Based on the findings reported to date, we estimate that at least 15–20 % of patients with terminal 6p duplication might develop proteinuria. This may be an underestimate since kidney disease may still be clinically silent at the time when the genetic diagnosis is established. The age at onset of proteinuria was less than three years in 7/9 subjects including the present case; the remaining two developed glomerular failure before the age of ten years. Six patients underwent kidney biopsy. Of these, three were diagnosed with FSGS, while membranous glomerulonephritis, focal mesangial hypercellularity and periglomerular fibrosis was reported each in one case. Five patients underwent kidney transplant at age 4–18 years; so far no disease recurrence has been reported, suggesting an intrinsic renal rather than a systemic abnormality as the cause of glomerulopathy. Resistance to steroids was observed In two treated subjects including the present case.

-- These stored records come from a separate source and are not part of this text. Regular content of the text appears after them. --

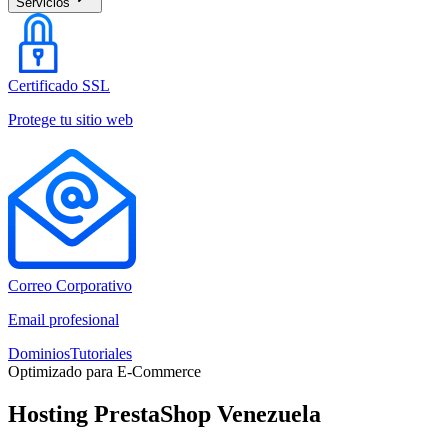
Servicios
Certificado SSL
Protege tu sitio web
Correo Corporativo
Email profesional
Dominios
Tutoriales
Optimizado para E-Commerce
Hosting PrestaShop Venezuela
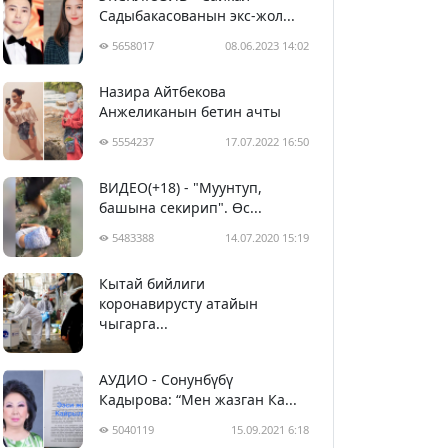
Садыбакасованын экс-жол...
5658017
08.06.2023 14:02
Назира Айтбекова
Анжеликанын бетин ачты
5554237
17.07.2022 16:50
ВИДЕО(+18) - "Муунтуп,
башына секирип". Өс...
5483388
14.07.2020 15:19
Кытай бийлиги
5393664
29.02.2020 23:43
коронавирусту атайын
чыгарга...
АУДИО - Сонунбүбү
Кадырова: “Мен жазган Ка...
5040119
15.09.2021 6:18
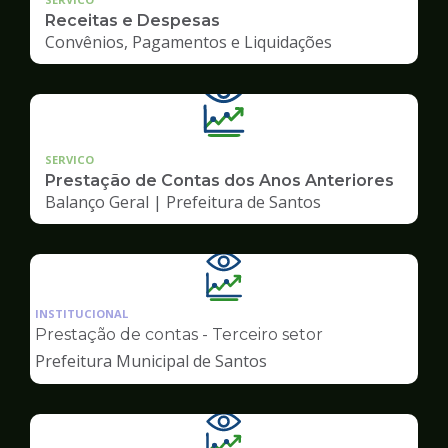
Receitas e Despesas
Convênios, Pagamentos e Liquidações
SERVICO
Prestação de Contas dos Anos Anteriores
Balanço Geral | Prefeitura de Santos
Ilustração
da
INSTITUCIONAL
pagina
Prestação de contas - Terceiro setor
de
Prefeitura Municipal de Santos
Transparência
Ilustração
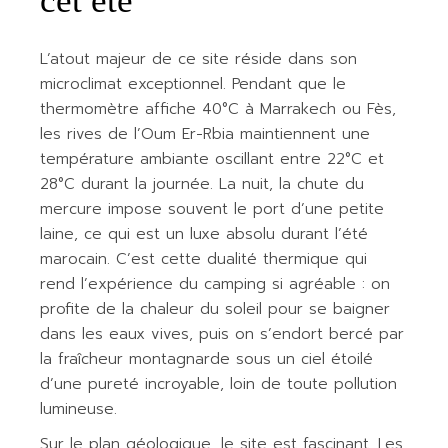
cet été
L’atout majeur de ce site réside dans son
microclimat exceptionnel. Pendant que le
thermomètre affiche 40°C à Marrakech ou Fès,
les rives de l’Oum Er-Rbia maintiennent une
température ambiante oscillant entre 22°C et
28°C durant la journée. La nuit, la chute du
mercure impose souvent le port d’une petite
laine, ce qui est un luxe absolu durant l’été
marocain. C’est cette dualité thermique qui
rend l’expérience du camping si agréable : on
profite de la chaleur du soleil pour se baigner
dans les eaux vives, puis on s’endort bercé par
la fraîcheur montagnarde sous un ciel étoilé
d’une pureté incroyable, loin de toute pollution
lumineuse.
Sur le plan géologique, le site est fascinant. Les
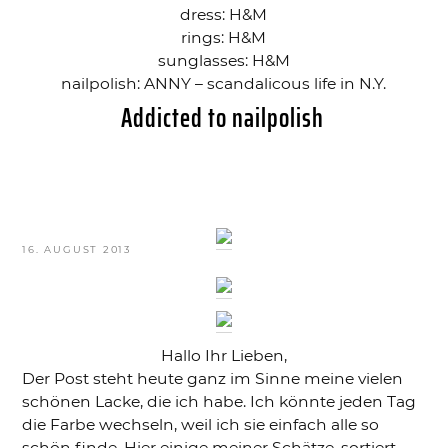
dress: H&M
rings: H&M
sunglasses: H&M
nailpolish: ANNY – scandalicous life in N.Y.
Addicted to nailpolish
VERÖFFENTLICHT
16. AUGUST 2013
AM
Hallo Ihr Lieben,
Der Post steht heute ganz im Sinne meine vielen
schönen Lacke, die ich habe. Ich könnte jeden Tag
die Farbe wechseln, weil ich sie einfach alle so
schön finde. Hier einige meiner Schätze, sortiert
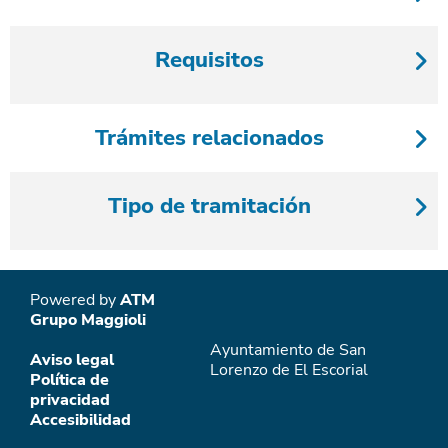
Requisitos
Trámites relacionados
Tipo de tramitación
Powered by
ATM
Grupo Maggioli
Ayuntamiento de San
Aviso legal
Lorenzo de El Escorial
Política de
privacidad
Accesibilidad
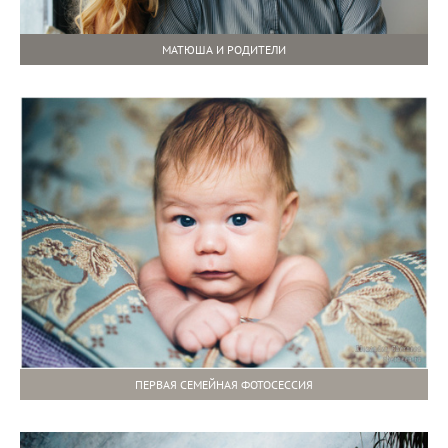
МАТЮША И РОДИТЕЛИ
ПЕРВАЯ СЕМЕЙНАЯ ФОТОСЕССИЯ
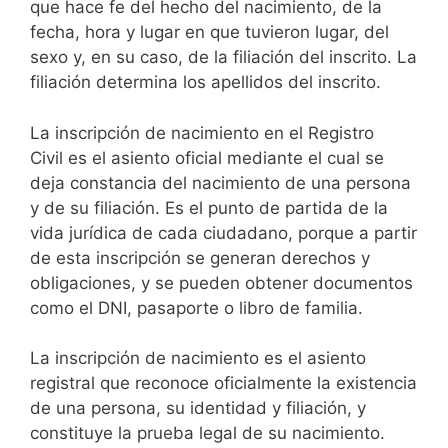
que hace fe del hecho del nacimiento, de la
fecha, hora y lugar en que tuvieron lugar, del
sexo y, en su caso, de la filiación del inscrito. La
filiación determina los apellidos del inscrito.
La inscripción de nacimiento en el Registro
Civil es el asiento oficial mediante el cual se
deja constancia del nacimiento de una persona
y de su filiación. Es el punto de partida de la
vida jurídica de cada ciudadano, porque a partir
de esta inscripción se generan derechos y
obligaciones, y se pueden obtener documentos
como el DNI, pasaporte o libro de familia.
La inscripción de nacimiento es el asiento
registral que reconoce oficialmente la existencia
de una persona, su identidad y filiación, y
constituye la prueba legal de su nacimiento.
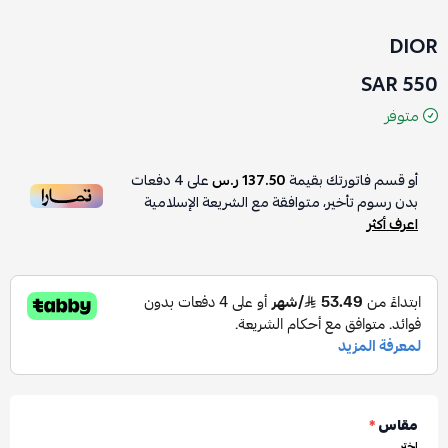
DIOR
550 SAR
متوفر
أو قسم فاتورتك بقيمة
137.50 ر.س
على
4
دفعات
بدون رسوم تأخير، متوافقة مع الشريعة الإسلامية
اعرف أكثر
مقاس
*
اختر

Giardino et al. [5] proposed 6p22– > 6pter as the most likely localization of the putative locus of the causative gene(s). Taking into account breakpoints of a few patients published afterwards including our case, we are able to further narrow the smallest region of the overlap to the 6p25 band. The assigned region comprises 29 protein-coding genes and three miRNAs (Additional file 1: Table S1). None of the established glomerulopathy-associated genes is located within the region of interest. A recent review described candidate genes expected to be involved in phenotypic features of the distal chromosome 6p duplication syndrome [6]. Of these, only one, namely FOXC1, was identified as a player in kidney development and functioning. FOXC1 encodes a transcription factor that, along with Lmx1b, interacts synergistically through a common enhancer site to regulate the expression of podocyte specific genes, including NPHS2 [10]. Mutations in FOXC1 have previously been described in patients with Axenfeld-Rieger anomaly and/or glaucoma (OMIM*601090). Haploinsufficiency studies have identified FOXC1 as a strongly dosage sensitive gene, supporting the hypothesis that FOXC1 may be pathogenic if overexpressed.

Conclusions

Our findings reinforce the hypothesis that the proximal 6p region contains gene(s) involved not only in kidney development but also in postnatal podocyte function. We recommend monitoring of kidney morphology and function in all patients with constitutive distal 6p duplication. Conversely, in patients with features of CAKUT and/or SRNS/FSGS who have associated syndromic disease array-CGH evaluation for chromosome 6p duplication should be performed.